[Auflistungen von Bereichen und Beschriftungen]
┏━━

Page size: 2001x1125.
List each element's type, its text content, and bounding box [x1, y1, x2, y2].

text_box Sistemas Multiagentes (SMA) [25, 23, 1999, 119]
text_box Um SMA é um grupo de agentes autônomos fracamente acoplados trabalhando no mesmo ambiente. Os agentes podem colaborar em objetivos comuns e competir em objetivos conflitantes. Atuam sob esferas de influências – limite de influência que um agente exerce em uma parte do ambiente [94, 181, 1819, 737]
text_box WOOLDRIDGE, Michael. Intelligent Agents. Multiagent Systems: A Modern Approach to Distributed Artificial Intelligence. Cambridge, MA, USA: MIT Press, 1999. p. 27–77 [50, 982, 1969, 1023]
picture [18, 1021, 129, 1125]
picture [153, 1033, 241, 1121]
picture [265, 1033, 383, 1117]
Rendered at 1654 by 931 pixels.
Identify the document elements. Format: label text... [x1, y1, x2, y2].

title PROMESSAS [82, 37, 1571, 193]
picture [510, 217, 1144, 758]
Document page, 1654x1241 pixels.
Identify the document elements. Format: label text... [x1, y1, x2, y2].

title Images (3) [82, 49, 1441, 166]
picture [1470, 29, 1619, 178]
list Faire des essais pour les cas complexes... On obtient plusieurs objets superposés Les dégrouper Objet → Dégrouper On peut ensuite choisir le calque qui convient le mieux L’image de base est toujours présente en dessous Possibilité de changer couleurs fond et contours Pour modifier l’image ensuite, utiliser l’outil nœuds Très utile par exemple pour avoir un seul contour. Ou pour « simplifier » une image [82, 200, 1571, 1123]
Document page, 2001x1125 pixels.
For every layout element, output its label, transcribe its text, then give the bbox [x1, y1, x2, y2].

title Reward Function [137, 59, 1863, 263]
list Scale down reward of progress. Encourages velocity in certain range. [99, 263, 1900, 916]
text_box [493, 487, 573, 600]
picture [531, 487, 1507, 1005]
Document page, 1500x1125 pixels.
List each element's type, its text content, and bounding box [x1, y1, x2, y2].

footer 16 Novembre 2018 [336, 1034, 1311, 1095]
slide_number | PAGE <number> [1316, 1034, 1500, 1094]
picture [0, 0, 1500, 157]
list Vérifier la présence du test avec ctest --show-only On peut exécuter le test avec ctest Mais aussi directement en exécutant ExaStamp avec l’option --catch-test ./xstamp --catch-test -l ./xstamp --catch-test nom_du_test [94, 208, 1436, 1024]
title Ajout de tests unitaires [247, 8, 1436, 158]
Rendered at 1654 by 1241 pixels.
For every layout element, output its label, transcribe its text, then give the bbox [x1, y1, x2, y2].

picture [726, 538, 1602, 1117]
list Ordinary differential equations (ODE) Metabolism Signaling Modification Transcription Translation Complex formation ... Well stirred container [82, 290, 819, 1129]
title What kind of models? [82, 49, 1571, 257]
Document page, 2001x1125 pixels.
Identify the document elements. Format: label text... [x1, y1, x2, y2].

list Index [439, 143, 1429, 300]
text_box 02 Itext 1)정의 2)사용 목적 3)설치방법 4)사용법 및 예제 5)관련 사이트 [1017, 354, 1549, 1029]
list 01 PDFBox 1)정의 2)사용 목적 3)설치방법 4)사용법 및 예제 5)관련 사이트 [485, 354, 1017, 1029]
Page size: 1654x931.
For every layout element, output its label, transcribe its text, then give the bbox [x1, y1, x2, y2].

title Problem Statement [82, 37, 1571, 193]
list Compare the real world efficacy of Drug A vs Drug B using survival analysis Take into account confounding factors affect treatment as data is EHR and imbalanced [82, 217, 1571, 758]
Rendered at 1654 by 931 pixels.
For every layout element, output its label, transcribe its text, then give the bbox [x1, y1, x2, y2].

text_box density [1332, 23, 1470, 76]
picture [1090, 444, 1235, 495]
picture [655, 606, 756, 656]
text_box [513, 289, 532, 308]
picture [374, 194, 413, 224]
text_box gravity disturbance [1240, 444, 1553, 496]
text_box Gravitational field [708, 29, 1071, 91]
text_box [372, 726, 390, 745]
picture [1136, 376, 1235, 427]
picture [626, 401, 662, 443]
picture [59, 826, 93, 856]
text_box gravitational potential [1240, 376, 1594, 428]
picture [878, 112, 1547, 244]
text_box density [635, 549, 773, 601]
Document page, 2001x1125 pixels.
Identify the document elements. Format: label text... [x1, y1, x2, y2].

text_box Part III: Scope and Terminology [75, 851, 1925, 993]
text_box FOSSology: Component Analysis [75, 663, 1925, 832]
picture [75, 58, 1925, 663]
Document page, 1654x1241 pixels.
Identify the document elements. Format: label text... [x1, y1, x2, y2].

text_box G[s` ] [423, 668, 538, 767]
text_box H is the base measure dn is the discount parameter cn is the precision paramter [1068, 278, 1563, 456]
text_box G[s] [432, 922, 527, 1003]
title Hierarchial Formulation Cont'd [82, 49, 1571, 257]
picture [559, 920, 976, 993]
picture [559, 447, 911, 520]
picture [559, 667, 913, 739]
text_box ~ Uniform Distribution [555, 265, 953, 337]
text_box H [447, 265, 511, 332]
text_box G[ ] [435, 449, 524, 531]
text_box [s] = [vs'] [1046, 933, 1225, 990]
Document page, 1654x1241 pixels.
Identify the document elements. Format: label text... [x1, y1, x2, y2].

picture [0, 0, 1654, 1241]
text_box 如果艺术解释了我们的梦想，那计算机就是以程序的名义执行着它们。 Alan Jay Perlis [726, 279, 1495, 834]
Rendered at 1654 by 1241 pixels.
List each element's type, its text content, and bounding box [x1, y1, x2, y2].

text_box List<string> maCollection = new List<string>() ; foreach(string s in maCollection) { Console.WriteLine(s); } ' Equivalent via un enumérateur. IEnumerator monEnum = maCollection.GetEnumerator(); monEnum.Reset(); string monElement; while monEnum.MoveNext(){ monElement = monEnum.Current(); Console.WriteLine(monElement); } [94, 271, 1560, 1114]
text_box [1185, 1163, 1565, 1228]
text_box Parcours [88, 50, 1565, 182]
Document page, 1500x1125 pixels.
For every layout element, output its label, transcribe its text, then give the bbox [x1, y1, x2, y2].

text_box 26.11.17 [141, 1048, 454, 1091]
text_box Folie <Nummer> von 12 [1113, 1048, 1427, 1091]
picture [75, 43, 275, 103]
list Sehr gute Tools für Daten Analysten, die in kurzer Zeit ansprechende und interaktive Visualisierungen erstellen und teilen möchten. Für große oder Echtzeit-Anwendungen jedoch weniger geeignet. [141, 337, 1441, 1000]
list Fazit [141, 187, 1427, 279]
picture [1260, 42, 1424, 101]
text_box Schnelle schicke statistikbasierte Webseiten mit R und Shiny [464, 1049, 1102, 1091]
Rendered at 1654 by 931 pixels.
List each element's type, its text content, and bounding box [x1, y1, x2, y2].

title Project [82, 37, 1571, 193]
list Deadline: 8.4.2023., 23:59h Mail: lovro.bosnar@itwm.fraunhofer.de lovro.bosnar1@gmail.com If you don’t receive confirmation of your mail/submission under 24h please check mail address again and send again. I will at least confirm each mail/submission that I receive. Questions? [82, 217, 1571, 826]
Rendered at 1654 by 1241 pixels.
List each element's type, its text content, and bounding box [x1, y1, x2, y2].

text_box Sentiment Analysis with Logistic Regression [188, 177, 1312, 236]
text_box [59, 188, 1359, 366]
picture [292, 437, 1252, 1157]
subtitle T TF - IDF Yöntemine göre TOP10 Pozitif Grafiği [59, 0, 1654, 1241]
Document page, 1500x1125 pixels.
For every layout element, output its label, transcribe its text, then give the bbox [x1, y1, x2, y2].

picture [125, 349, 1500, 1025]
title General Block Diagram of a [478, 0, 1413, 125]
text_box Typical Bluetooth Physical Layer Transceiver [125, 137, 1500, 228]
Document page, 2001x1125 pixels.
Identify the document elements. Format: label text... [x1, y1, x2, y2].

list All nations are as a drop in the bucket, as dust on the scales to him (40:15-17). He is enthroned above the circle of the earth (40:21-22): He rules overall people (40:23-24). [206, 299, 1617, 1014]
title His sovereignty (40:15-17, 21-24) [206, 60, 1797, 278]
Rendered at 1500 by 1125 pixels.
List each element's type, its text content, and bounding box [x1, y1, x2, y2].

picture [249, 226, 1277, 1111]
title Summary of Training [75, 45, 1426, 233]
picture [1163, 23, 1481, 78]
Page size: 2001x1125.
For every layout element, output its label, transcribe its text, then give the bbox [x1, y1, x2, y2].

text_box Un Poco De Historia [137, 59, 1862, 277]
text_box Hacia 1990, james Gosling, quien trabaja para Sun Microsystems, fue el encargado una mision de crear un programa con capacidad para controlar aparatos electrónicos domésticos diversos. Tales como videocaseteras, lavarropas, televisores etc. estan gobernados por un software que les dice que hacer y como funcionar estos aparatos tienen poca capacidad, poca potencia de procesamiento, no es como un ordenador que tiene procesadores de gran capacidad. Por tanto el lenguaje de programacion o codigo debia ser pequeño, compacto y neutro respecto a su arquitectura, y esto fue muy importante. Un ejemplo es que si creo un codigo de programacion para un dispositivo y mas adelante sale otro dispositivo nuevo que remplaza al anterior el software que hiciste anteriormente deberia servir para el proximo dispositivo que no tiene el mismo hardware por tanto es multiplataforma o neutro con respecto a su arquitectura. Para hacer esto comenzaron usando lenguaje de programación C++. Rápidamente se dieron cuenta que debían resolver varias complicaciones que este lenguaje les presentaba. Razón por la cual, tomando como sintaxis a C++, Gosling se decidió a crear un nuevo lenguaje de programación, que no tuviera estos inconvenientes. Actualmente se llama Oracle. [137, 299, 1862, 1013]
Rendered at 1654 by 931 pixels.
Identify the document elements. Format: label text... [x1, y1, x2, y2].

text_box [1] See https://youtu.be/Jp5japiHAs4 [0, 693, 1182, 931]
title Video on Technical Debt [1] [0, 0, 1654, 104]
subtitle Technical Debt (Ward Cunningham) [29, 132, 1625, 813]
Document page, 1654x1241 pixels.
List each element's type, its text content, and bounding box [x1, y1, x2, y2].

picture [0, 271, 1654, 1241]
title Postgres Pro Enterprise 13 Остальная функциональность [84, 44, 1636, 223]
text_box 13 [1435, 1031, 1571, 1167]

┗━━

Geben Sie die Auflistung wortgetreu wieder, beginnend mit ihrer ersten Zeile und bis einschließlich der Zeile mit „text_box Sistemas Multiagentes“.

> LÖSUNG DER AUFGABE
Page size: 2001x1125.
List each element's type, its text content, and bounding box [x1, y1, x2, y2].

text_box Sistemas Multiagentes (SMA) [25, 23, 1999, 119]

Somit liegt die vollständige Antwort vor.